> [TASK BRIEF]
For this exercise, copy each line of the records that contains the word "Aloy".

> [Items from a data source]
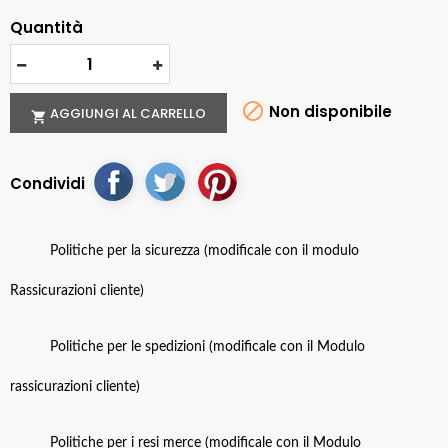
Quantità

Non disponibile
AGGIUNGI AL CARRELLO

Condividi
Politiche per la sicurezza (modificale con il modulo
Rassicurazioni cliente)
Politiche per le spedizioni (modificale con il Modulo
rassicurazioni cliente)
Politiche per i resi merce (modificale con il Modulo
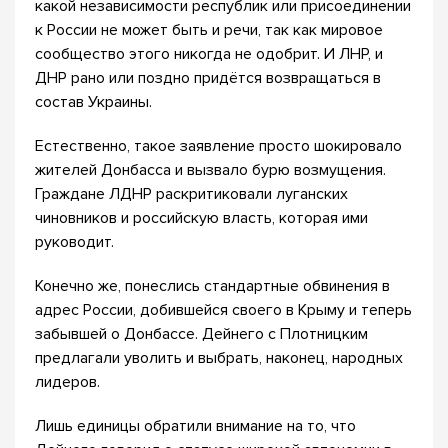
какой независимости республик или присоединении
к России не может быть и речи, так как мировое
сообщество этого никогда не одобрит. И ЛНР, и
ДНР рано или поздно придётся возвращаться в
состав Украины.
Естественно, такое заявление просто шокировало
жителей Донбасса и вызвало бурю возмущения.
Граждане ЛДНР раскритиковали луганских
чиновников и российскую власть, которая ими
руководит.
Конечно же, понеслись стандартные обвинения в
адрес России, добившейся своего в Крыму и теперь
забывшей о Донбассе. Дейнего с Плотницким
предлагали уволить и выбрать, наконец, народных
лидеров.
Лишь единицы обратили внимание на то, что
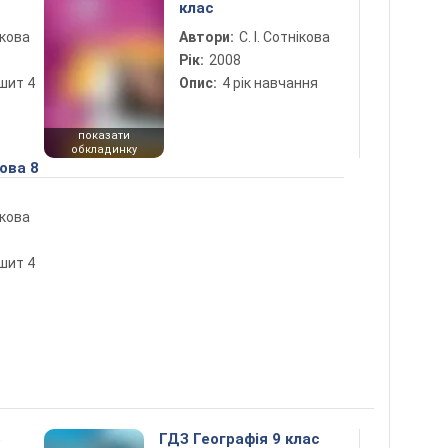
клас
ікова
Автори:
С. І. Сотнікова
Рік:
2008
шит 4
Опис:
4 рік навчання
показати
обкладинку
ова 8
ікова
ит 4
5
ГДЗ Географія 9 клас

==

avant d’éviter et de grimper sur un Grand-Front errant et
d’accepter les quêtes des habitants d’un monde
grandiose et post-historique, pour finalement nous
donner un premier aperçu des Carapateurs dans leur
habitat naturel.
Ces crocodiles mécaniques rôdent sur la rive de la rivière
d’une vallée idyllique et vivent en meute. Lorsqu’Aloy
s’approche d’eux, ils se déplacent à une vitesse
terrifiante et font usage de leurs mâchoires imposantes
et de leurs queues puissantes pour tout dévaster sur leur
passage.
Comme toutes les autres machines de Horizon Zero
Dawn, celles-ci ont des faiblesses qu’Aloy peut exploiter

> [SOLUTION FOR THIS TASK]
d’une vallée idyllique et vivent en meute. Lorsqu’Aloy
Dawn, celles-ci ont des faiblesses qu’Aloy peut exploiter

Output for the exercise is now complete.